Abbas chce postępu w rozmowach z Izraelem
Przywódca Autonomii Palestyńskiej Mahmud Abbas uważa, że potrzebny jest postęp zanim zaczną się bezpośrednie negocjacje pokojowe z Izraelem - poinformowały w czwartek izraelskie media. W środę szef umiarkowanego Fatahu spotkał się w Ramallah z izraelskimi dziennikarzami.
"Oczekuję odpowiedzi w sprawie granic i bezpieczeństwa, żeby dowiedzieć się, czy rozmawiamy (z premierem Izraela Benjamina Netanjahu) tym samym językiem, ponieważ najlepiej byłoby, żeby tego rodzaju (bezpośrednie) rozmowy nie zakończyły się po 10 minutach" - powiedział Abbas, cytowany przez izraelski dziennik "Jedijot Achronot". "Jeśli będzie postęp (w tych sprawach), negocjacje bezpośrednie zostaną na nowo podjęte" - dodał.

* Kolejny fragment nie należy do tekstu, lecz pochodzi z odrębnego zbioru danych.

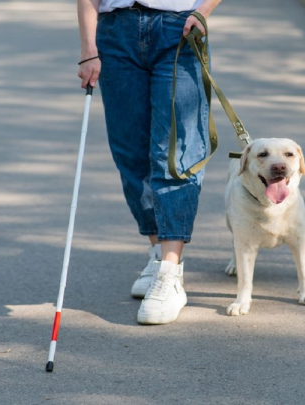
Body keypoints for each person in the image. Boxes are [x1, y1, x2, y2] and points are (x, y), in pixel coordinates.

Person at [77, 0, 221, 324]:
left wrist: (203, 11)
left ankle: (170, 271)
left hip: (178, 28)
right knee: (130, 152)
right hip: (114, 33)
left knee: (174, 152)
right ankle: (157, 252)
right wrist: (88, 48)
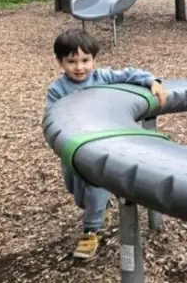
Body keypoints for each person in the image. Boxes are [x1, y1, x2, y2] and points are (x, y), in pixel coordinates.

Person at [44, 28, 168, 260]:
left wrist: (153, 81)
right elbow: (52, 117)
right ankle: (98, 209)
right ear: (60, 62)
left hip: (102, 147)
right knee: (76, 192)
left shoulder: (101, 77)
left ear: (94, 59)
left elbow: (130, 74)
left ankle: (91, 231)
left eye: (85, 60)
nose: (79, 67)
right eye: (71, 61)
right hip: (74, 149)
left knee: (94, 190)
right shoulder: (57, 90)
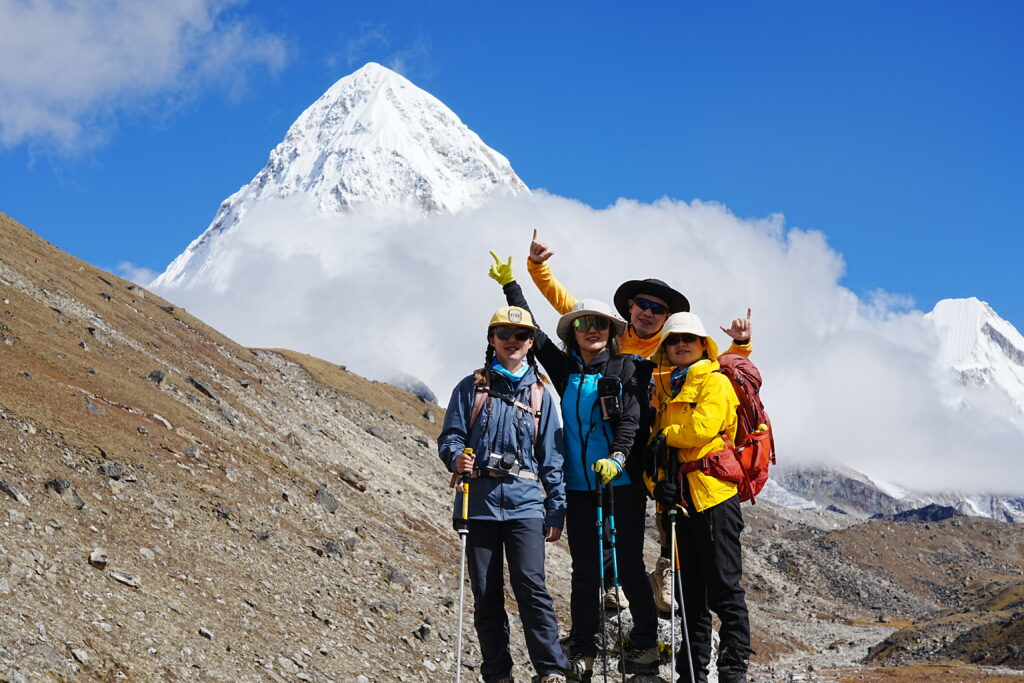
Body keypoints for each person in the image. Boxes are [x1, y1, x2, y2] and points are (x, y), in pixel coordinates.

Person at [525, 229, 753, 614]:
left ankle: (665, 567)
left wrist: (741, 346)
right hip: (612, 438)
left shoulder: (668, 347)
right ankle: (610, 583)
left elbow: (707, 366)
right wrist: (538, 267)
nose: (648, 312)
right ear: (629, 307)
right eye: (642, 304)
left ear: (667, 318)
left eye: (658, 309)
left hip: (656, 438)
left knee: (665, 505)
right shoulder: (610, 336)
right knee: (608, 513)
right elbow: (564, 303)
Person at [488, 255, 661, 680]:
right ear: (576, 333)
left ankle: (644, 643)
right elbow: (536, 335)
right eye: (584, 325)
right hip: (580, 486)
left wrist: (617, 457)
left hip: (621, 482)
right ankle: (583, 647)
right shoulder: (566, 372)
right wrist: (511, 286)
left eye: (600, 325)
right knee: (584, 568)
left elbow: (632, 421)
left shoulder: (628, 368)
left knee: (629, 563)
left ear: (612, 332)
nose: (593, 331)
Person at [438, 305, 570, 683]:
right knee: (485, 594)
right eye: (503, 334)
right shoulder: (471, 387)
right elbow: (451, 436)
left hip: (526, 505)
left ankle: (551, 670)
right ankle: (497, 674)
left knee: (531, 586)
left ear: (531, 342)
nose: (511, 341)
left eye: (520, 335)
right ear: (491, 339)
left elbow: (553, 458)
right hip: (477, 503)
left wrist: (556, 511)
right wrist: (454, 458)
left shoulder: (543, 395)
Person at [647, 312, 752, 683]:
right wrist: (656, 484)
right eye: (675, 340)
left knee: (724, 590)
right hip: (680, 504)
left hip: (714, 499)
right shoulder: (665, 389)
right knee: (690, 596)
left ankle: (732, 672)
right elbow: (656, 449)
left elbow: (700, 429)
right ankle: (691, 673)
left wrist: (665, 435)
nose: (680, 345)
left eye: (689, 340)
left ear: (702, 345)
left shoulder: (715, 383)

Zdaniem ekspertów, wiele będzie zależało od tego, czy Izrael zgodzi się wstrzymać budowę osiedli żydowskich na Zachodnim Brzegu Jordanu oraz we wschodniej części Jerozolimy, którą Palestyńczycy chcą uczynić stolicą swego przyszłego państwa.

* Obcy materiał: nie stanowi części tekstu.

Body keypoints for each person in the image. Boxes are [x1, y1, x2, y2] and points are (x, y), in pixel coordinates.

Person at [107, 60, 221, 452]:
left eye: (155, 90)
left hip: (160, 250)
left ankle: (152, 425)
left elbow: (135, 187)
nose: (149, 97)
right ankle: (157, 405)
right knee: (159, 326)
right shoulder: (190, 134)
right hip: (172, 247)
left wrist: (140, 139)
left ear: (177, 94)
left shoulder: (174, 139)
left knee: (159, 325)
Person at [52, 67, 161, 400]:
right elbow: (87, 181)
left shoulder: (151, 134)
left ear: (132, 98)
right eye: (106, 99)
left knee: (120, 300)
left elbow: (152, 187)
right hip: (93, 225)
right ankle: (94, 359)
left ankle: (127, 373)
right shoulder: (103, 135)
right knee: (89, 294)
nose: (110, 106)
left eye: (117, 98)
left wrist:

Według opublikowanego w marcu komunikatu kwartetu madryckiego (ONZ, UE, USA i Rosja), porozumienie izraelsko-palestyńskie powinno zakładać zakończenie okupacji terytoriów palestyńskich rozpoczętej przez Izrael w 1967 roku i powstanie niepodległego i demokratycznego państwa palestyńskiego, żyjącego w pokoju i bezpieczeństwie obok Izraela i innych swoich sąsiadów.
Kwartet madrycki już prawie dekadę stara się doprowadzić do osiągnięcia pokoju na Bliskim Wschodzie.